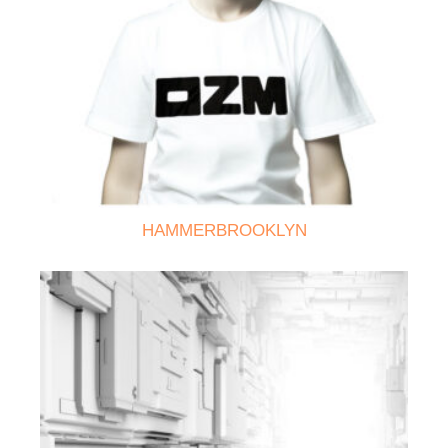
HAMMERBROOKLYN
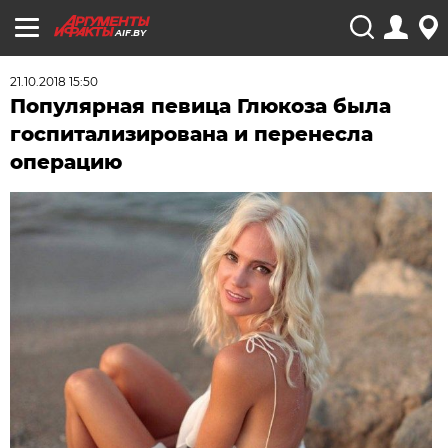
AIF.BY
21.10.2018 15:50
Популярная певица Глюкоза была
госпитализирована и перенесла
операцию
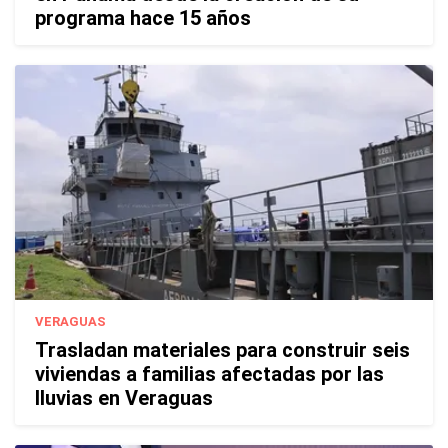
programa hace 15 años
VERAGUAS
Trasladan materiales para construir seis
viviendas a familias afectadas por las
lluvias en Veraguas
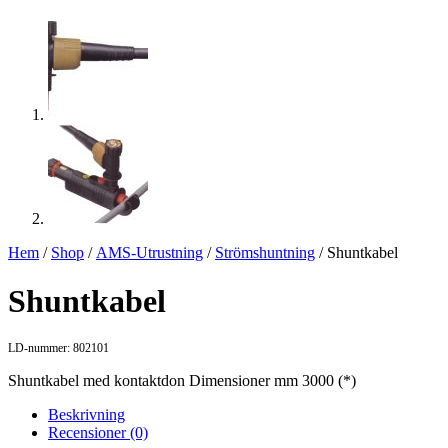
Hem
/
Shop
/
AMS-Utrustning
/
Strömshuntning
/ Shuntkabel
Shuntkabel
LD-nummer: 802101
Shuntkabel med kontaktdon Dimensioner mm 3000 (*)
Beskrivning
Recensioner (0)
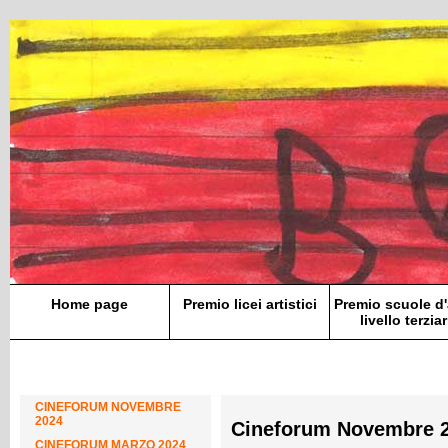
Home page
Premio licei artistici
Premio scuole d'
livello terziar
CINEFORUM NOVEMBRE
2024
Cineforum Novembre 
CINEFORUM MARZO 2024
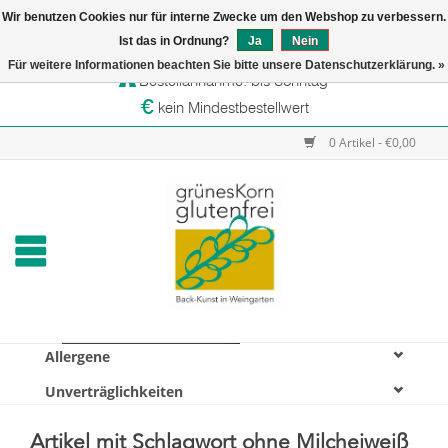
Wir benutzen Cookies nur für interne Zwecke um den Webshop zu verbessern.
Startseite
Ist das in Ordnung?
Ja
Nein
Versandtage: Dienstag & Mittwoch
Für weitere Informationen beachten Sie bitte unsere Datenschutzerklärung. »
Bestellannahme: bis Sonntag
Online-Shop
kein Mindestbestellwert
Verkaufsstellen
0 Artikel - €0,00
grünesKorn
Allergene
Unverträglichkeiten
Artikel mit Schlagwort ohne Milcheiweiß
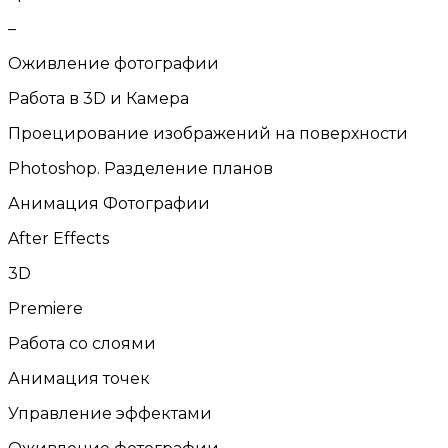
–
Оживление фотографии
Работа в 3D и Камера
Проецирование изображений на поверхности
Photoshop. Разделение планов
Анимация Фотографии
After Effects
3D
Premiere
Работа со слоями
Анимация точек
Управление эффектами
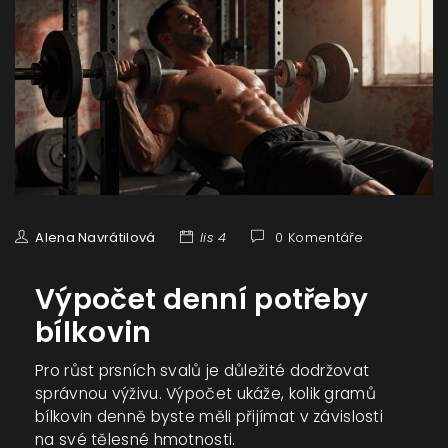
Alena Navrátilová
lis 4
0 Komentáře
Výpočet denní potřeby
bílkovin
Pro růst prsních svalů je důležité dodržovat
správnou výživu. Výpočet ukáže, kolik gramů
bílkovin denně byste měli přijímat v závislosti
na své tělesné hmotnosti.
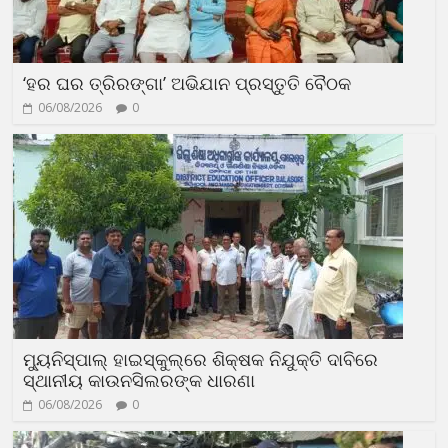
‘ହର ଘର ତ୍ରିରଙ୍ଗା’ ଅଭିଯାନ ପ୍ରସ୍ତୁତି ବୈଠକ
06/08/2026
0
ମ୍ୟୁନିସ୍‌ପାଲ୍ ହାଇସ୍କୁଲ୍‌ରେ ଶିକ୍ଷକ ନିଯୁକ୍ତି ଦାବିରେ
ସ୍ଥାନୀୟ କାଉନସିଲରଙ୍କ ଧାରଣା
06/08/2026
0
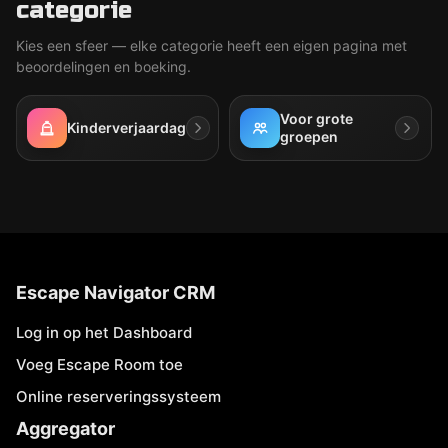
categorie
Kies een sfeer — elke categorie heeft een eigen pagina met
beoordelingen en boeking.
Voor grote
Kinderverjaardag
groepen
Escape Navigator CRM
Log in op het Dashboard
Voeg Escape Room toe
Online reserveringssysteem
Aggregator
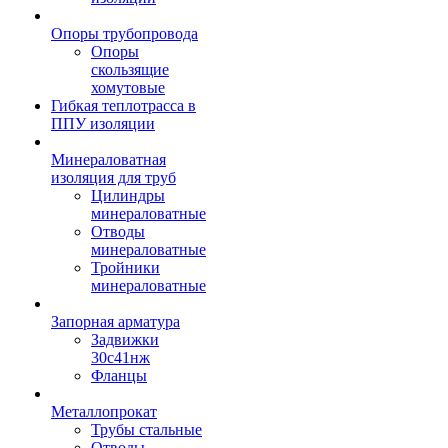
Опоры трубопровода
Опоры
скользящие
хомутовые
Гибкая теплотрасса в
ППУ изоляции
Минераловатная
изоляция для труб
Цилиндры
минераловатные
Отводы
минераловатные
Тройники
минераловатные
Запорная арматура
Задвижки
30с41нж
Фланцы
Металлопрокат
Трубы стальные
Отводы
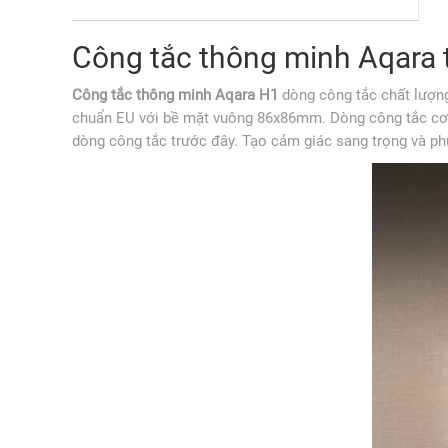
Công tắc thông minh Aqara 
Công tắc thông minh Aqara H1
dòng công tắc chất lượng
chuẩn EU với bề mặt vuông 86x86mm. Dòng công tắc cơ n
dòng công tắc trước đây. Tạo cảm giác sang trọng và ph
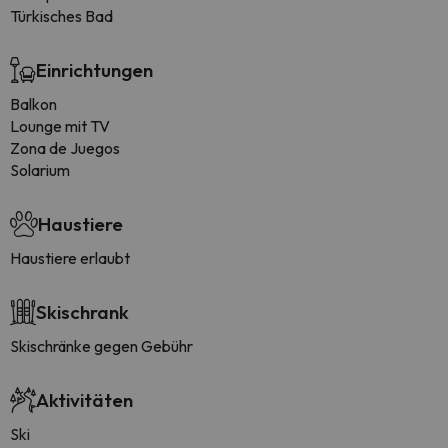
Türkisches Bad
Einrichtungen
Balkon
Lounge mit TV
Zona de Juegos
Solarium
Haustiere
Haustiere erlaubt
Skischrank
Skischränke gegen Gebühr
Aktivitäten
Ski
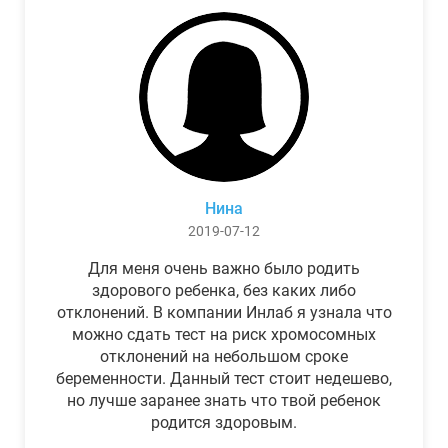
Нина
2019-07-12
Для меня очень важно было родить
здорового ребенка, без каких либо
отклонений. В компании Инлаб я узнала что
можно сдать тест на риск хромосомных
отклонений на небольшом сроке
беременности. Данный тест стоит недешево,
но лучше заранее знать что твой ребенок
родится здоровым.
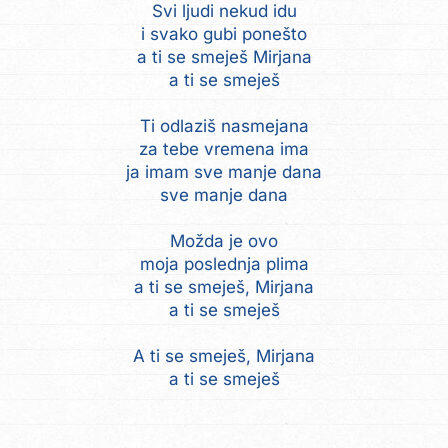
Svi ljudi nekud idu
i svako gubi ponešto
a ti se smeješ Mirjana
a ti se smeješ
Ti odlaziš nasmejana
za tebe vremena ima
ja imam sve manje dana
sve manje dana
Možda je ovo
moja poslednja plima
a ti se smeješ, Mirjana
a ti se smeješ
A ti se smeješ, Mirjana
a ti se smeješ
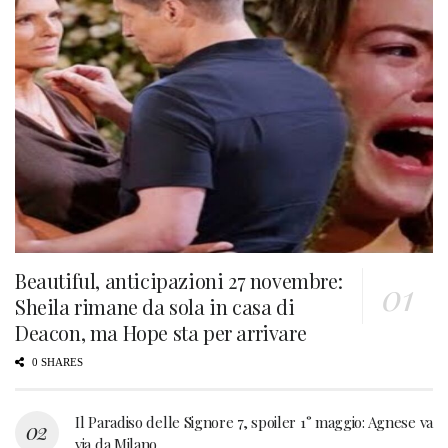
Beautiful, anticipazioni 27 novembre:
Sheila rimane da sola in casa di
Deacon, ma Hope sta per arrivare
0 SHARES
Il Paradiso delle Signore 7, spoiler 1° maggio: Agnese va
via da Milano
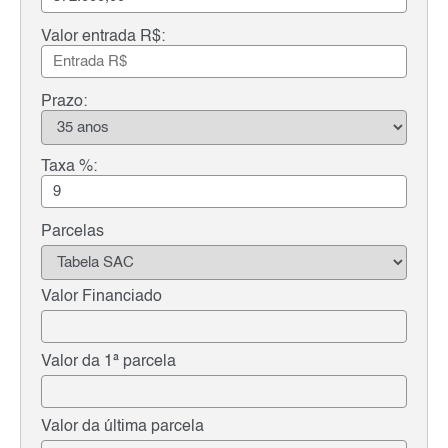
Valor entrada R$:
Prazo:
Taxa %:
Parcelas
Valor Financiado
Valor da 1ª parcela
Valor da última parcela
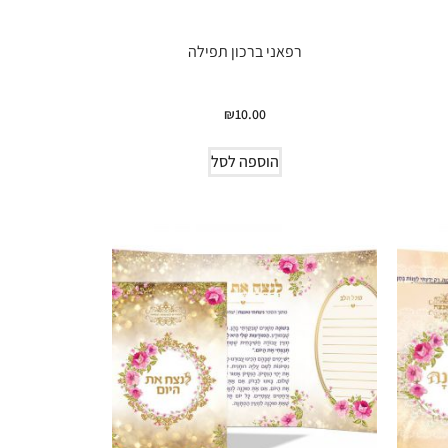
רפאני ברכון תפילה
₪
10.00
הוספה לסל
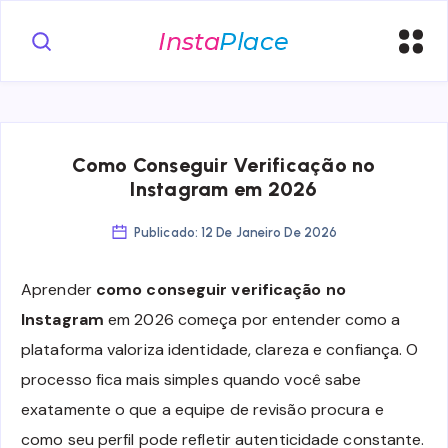
Como Conseguir Verificação no
Instagram em 2026
Publicado: 12 De Janeiro De 2026
Aprender
como conseguir verificação no
Instagram
em 2026 começa por entender como a
plataforma valoriza identidade, clareza e confiança. O
processo fica mais simples quando você sabe
exatamente o que a equipe de revisão procura e
como seu perfil pode refletir autenticidade constante.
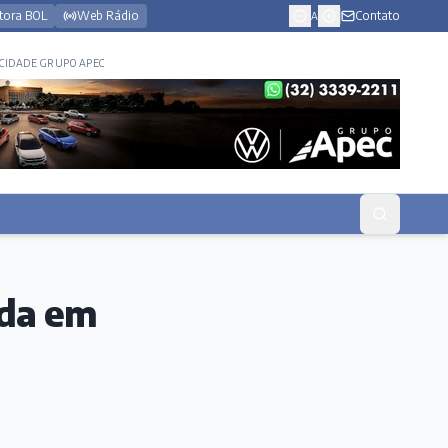
tora BOL
Web Rádio
Contato
A
CIDADE GRUPO APEC
ida em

-=-=-=-=-

§ Task requirements
Starting at the line that has "Türkisches Bad" and stopping after the line that has "via da Milano", recast the material as a Markdown table with the columns No. and Line, giving each line its own numbered row. Leave out blank lines and the pictures.

§ Result of the exercise
| No. | Line |
|---|---|
| 1 | Türkisches Bad |
| 2 | Einrichtungen |
| 3 | Balkon |
| 4 | Lounge mit TV |
| 5 | Zona de Juegos |
| 6 | Solarium |
| 7 | Haustiere |
| 8 | Haustiere erlaubt |
| 9 | Skischrank |
| 10 | Skischränke gegen Gebühr |
| 11 | Aktivitäten |
| 12 | Ski |
| 13 | Нина |
| 14 | 2019-07-12 |
| 15 | Для меня очень важно было родить |
| 16 | здорового ребенка, без каких либо |
| 17 | отклонений. В компании Инлаб я узнала что |
| 18 | можно сдать тест на риск хромосомных |
| 19 | отклонений на небольшом сроке |
| 20 | беременности. Данный тест стоит недешево, |
| 21 | но лучше заранее знать что твой ребенок |
| 22 | родится здоровым. |
| 23 | Svi ljudi nekud idu |
| 24 | i svako gubi ponešto |
| 25 | a ti se smeješ Mirjana |
| 26 | a ti se smeješ |
| 27 | Ti odlaziš nasmejana |
| 28 | za tebe vremena ima |
| 29 | ja imam sve manje dana |
| 30 | sve manje dana |
| 31 | Možda je ovo |
| 32 | moja poslednja plima |
| 33 | a ti se smeješ, Mirjana |
| 34 | a ti se smeješ |
| 35 | A ti se smeješ, Mirjana |
| 36 | a ti se smeješ |
| 37 | Beautiful, anticipazioni 27 novembre: |
| 38 | Sheila rimane da sola in casa di |
| 39 | Deacon, ma Hope sta per arrivare |
| 40 | 0 SHARES |
| 41 | Il Paradiso delle Signore 7, spoiler 1° maggio: Agnese va |
| 42 | via da Milano |